In the spring of 2020, field stations across the country locked their gates. The COVID-19 pandemic shut down the educational infrastructure that hundreds of thousands of students depend on each year for direct experience with ecological systems. At the John Inskeep Environmental Learning Center in Oregon City, where I served on the founding technical advisory committee, the seasonal rhythms of student field visits simply stopped. The frogs still called from the wetlands. Nobody was there to hear them.

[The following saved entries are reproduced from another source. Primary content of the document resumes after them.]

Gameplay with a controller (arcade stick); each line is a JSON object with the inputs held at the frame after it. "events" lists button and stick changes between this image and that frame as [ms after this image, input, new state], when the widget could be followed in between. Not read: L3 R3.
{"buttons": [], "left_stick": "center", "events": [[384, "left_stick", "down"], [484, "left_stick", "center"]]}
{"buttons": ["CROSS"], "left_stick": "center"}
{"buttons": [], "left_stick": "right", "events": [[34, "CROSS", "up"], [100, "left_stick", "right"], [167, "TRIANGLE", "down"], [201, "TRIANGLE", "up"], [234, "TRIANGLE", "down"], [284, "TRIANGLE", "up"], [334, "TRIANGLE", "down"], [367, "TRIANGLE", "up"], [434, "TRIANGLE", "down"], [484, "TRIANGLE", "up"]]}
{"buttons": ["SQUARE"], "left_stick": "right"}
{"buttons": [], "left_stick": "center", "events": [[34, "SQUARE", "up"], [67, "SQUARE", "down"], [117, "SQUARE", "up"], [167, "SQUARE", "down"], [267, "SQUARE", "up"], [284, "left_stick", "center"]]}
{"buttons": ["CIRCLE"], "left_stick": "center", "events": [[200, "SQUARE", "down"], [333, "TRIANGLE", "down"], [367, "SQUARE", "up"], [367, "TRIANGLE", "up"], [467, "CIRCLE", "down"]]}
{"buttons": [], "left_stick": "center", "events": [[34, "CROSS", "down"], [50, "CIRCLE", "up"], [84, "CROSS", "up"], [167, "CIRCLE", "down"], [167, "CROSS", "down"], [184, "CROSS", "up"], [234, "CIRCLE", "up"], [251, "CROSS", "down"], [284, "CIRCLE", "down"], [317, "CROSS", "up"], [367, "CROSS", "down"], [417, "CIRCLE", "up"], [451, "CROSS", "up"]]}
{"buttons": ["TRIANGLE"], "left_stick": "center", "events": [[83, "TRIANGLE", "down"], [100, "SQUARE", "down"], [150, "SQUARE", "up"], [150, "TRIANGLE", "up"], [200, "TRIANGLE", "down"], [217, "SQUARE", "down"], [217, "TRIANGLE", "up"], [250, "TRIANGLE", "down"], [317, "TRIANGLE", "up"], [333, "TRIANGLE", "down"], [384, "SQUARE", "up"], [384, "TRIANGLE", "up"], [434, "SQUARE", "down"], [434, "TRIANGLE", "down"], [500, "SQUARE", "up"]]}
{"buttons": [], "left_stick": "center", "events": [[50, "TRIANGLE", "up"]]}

The response was fast and grassroots. The Organization of Biological Field Stations mobilized fifty field sites across twenty-six states and six countries. Claudia Luke at Sonoma State, Hilary Swain at Archbold, and Kari O’Connell at Oregon State secured an NSF RAPID grant funded through the CARES Act to coordinate the effort. The Virtual Field Project went live in October 2020 with a mandate both urgent and modest: get students into ecosystems they could no longer physically visit, and do it with whatever tools were at hand.

I volunteered the ELC as a participating station and took on the role of field camera operator. Four times a year, aligned with the solstices and equinoxes, I set up an Insta360 camera at two monitoring points in the reserve’s hardwood-conifer forest. Five minutes of 360-degree video at each point, capturing the full sphere of the environment. Winter 2021 through Fall 2022 – eight sessions, sixteen videos, uploaded alongside contributions from stations in Montana, Michigan, South Carolina, Belgium, Costa Rica, and dozens of other locations. The protocol was deliberately simple. Anyone who could operate a consumer camera could contribute.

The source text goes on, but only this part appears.